**Texte à étudier**
══════════════════════════════

Live now
Live now
Masquer
Image d'erreur
Culture

Je me suis bien amusé, merci, de S. Guillon : chronique d’un licenciement programmé

Il y a un mois sortait Je me suis bien amusé, merci, le cinquième livre de Stéphane Guillon. L’humoriste y relate ses années à France Inter, de l’euphorie des débuts à son éviction très médiatisée en juin 2010. Retour sur un licenciement programmé.

Je me suis bien amusé, merci est le récit des deux ans passés par Stéphane Guillon à France Inter, où il étrillait quotidiennement dans sa rubrique Humeur de… les invités de la matinale animée par Nicolas Demorand. Taxé d’ « humoriste méchant qui tape gratuitement sur le physique » pour avoir traité Martine Aubry de « petit pot à tabac » et avoir évoqué les « yeux de fouine » d’Éric Besson, puis de visionnaire pour avoir moqué les appétits sexuels de Dominique Strauss-Kahn deux ans avant l’affaire Nafissatou Diallo, Stéphane Guillon ne passe pas inaperçu à cette heure de grande écoute et commence à agacer en haut lieu, où l’on apprécie de moins en moins de se faire humilier chaque matin aux oreilles d’un million et demi d’auditeurs. Le nouveau directeur de France Inter, Philippe Val, et le chef de Radio France, Jean-Luc Hees, nommé par Nicolas Sarkozy, reçoivent des ordres d’en haut pour « calmer » le trublion de la matinale, qui finira par être licencié en juin 2010.

══════════════════════════════

**Données fournies**
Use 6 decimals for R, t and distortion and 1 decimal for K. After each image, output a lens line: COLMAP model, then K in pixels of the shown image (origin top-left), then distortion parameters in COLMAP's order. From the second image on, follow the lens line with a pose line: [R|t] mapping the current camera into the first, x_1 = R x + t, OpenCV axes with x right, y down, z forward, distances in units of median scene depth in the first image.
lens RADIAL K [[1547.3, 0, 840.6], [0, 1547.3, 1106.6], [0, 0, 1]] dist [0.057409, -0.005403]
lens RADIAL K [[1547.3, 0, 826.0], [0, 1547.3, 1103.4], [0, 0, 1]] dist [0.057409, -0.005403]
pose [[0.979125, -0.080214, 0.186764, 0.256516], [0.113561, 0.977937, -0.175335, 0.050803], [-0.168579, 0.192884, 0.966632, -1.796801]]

══════════════════════════════

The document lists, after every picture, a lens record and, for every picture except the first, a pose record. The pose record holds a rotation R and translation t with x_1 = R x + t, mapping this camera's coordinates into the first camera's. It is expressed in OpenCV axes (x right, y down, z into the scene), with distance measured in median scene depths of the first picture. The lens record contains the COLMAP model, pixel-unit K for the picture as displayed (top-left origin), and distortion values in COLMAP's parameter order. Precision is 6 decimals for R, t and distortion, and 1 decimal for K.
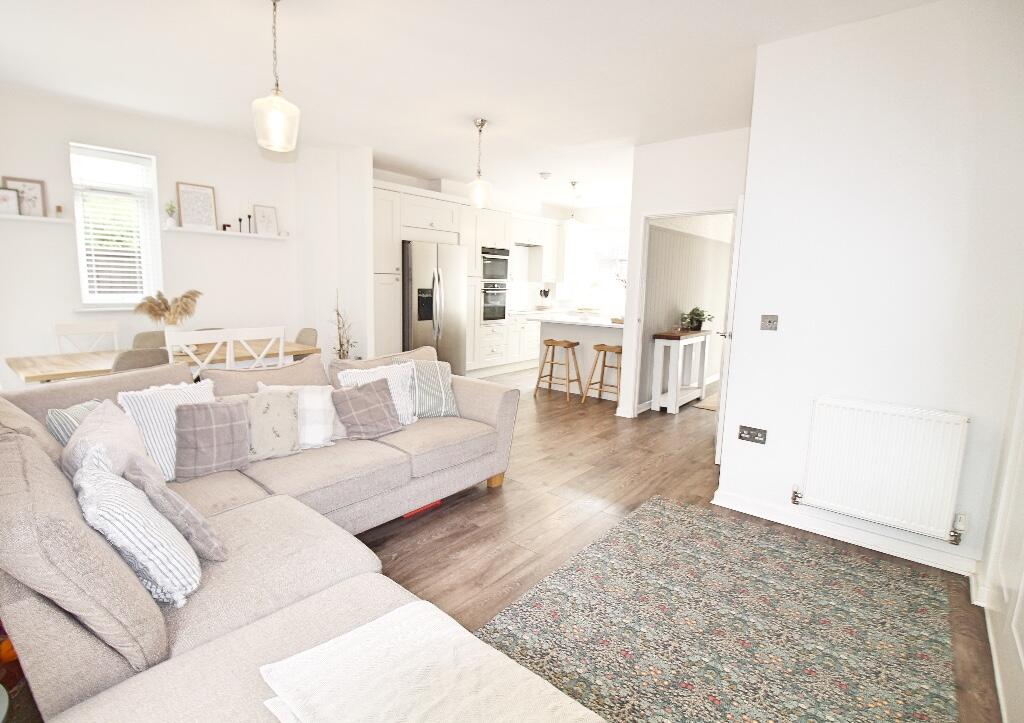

══════════════════════════════

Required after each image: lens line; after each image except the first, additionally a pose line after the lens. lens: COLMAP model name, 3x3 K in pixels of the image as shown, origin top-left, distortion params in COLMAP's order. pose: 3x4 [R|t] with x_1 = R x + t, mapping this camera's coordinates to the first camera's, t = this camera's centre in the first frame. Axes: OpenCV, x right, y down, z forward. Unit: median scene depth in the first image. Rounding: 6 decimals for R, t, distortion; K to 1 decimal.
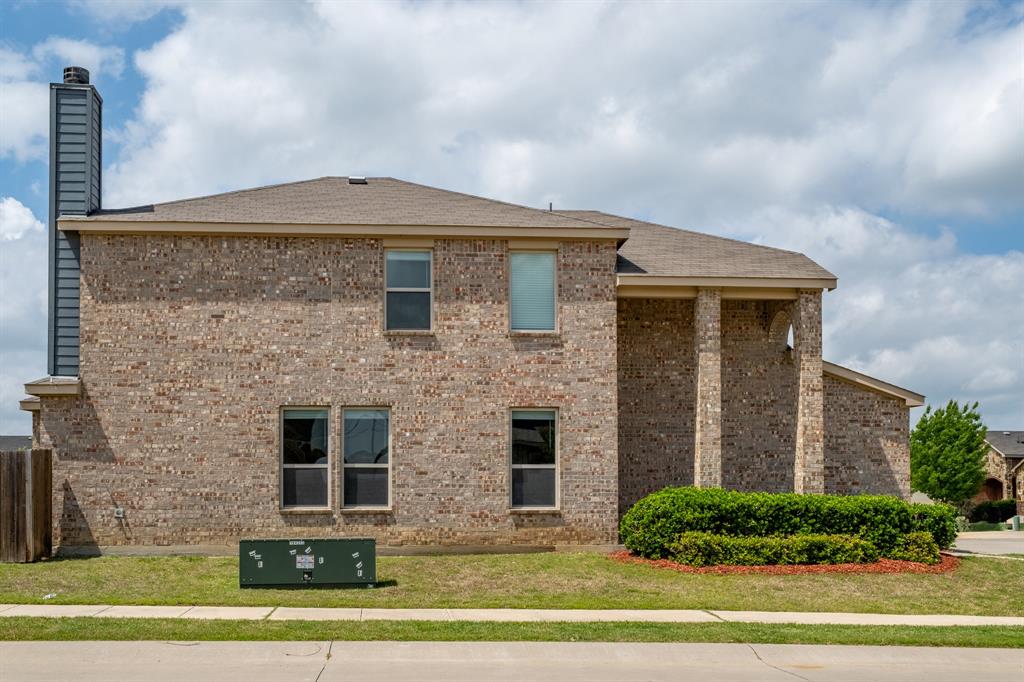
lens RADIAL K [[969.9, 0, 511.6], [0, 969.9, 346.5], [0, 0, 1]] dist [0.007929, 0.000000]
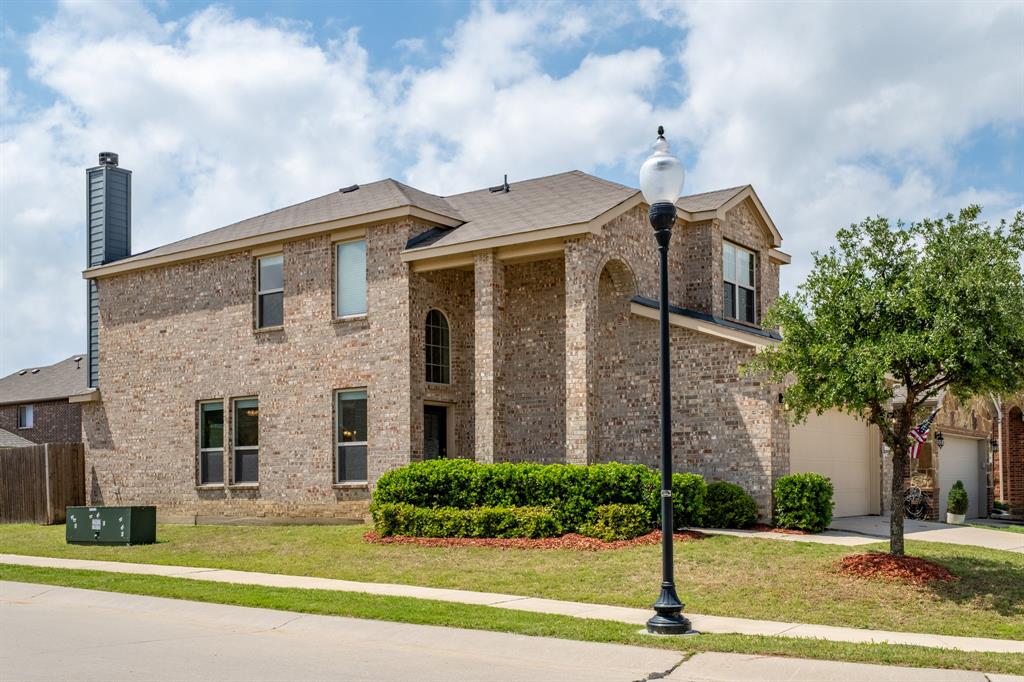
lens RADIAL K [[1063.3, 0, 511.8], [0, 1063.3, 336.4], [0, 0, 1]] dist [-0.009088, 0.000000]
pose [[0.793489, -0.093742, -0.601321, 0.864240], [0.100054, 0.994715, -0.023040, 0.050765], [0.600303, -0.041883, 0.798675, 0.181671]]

══════════════════════════════

**Tâches à réaliser**
A: Dans le texte sur le livre de Stéphane Guillon, pourquoi l'humoriste a-t-il été vu comme un visionnaire ? Répondez en une à trois phrases.
B: Écrivez la suite du texte sur le livre de Stéphane Guillon, à partir de sa dernière phrase.
Les lignes n'ont aucun rôle à jouer dans ce travail.

**Réponses aux exercices**
A: Il a été vu comme un visionnaire pour s'être moqué des appétits sexuels de Dominique Strauss-Kahn deux ans avant l'affaire Nafissatou Diallo.

B:
Depuis, on a reproché à Stéphane Guillon d’exploiter cette éviction pour se placer comme un martyr de la censure et de ne pas savoir passer à autre chose, revenant sans cesse sur cet évènement comme un disque rayé. Cette critique a été ravivée par la sortie, deux ans après les faits, de Je me suis bien amusé, merci

, un livre dont je craignais qu’il ne m’ennuie, ne m’apprenne rien ou ne soit de toute façon pas assez objectif pour qu’on puisse distinguer le vrai du faux (beaucoup d’anecdotes, d’informations ou de conversations ne sont pas vérifiables et dépendent donc de la bonne foi de l’auteur). Après tout, si Stéphane Guillon dit avoir été licencié sur ordre de Nicolas Sarkozy, ce dernier démentira, que ce soit vrai ou non : telle était mon opinion avant de commencer, un peu à reculons, Je me suis bien amusé, merci.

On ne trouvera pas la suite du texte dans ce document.